Limb landmark coordinates
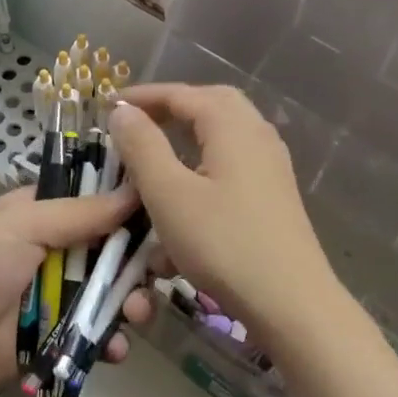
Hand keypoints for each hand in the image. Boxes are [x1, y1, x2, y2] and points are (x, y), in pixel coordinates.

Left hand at [0, 184, 141, 396]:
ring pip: (113, 295)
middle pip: (116, 251)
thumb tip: (136, 188)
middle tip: (158, 275)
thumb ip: (81, 212)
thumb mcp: (24, 225)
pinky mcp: (59, 336)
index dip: (134, 207)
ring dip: (131, 305)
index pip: (101, 200)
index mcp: (47, 213)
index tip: (167, 214)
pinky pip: (97, 335)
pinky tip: (115, 349)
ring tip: (134, 317)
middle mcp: (60, 249)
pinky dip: (111, 341)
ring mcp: (60, 295)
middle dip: (141, 265)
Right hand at [109, 84, 341, 351]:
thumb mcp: (169, 194)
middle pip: (210, 104)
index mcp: (232, 126)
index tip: (106, 105)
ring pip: (223, 135)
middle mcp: (256, 135)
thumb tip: (123, 112)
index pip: (181, 94)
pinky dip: (203, 166)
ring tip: (156, 153)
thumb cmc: (224, 243)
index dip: (141, 97)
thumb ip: (142, 147)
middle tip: (136, 121)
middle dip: (170, 107)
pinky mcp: (273, 195)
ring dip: (187, 136)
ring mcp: (270, 166)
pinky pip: (232, 163)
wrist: (291, 303)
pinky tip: (185, 195)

▶ _Problem description_: Wherever the string "hand" appears in the entries above, list that line.

▶ _Response area_:
Hand keypoints for each hand in the image. Boxes are [x1, y1, x2, y2] and points are (x, y), in pixel coordinates.
Left hand at [0, 184, 141, 396]:
Right hand at [109, 84, 341, 351]:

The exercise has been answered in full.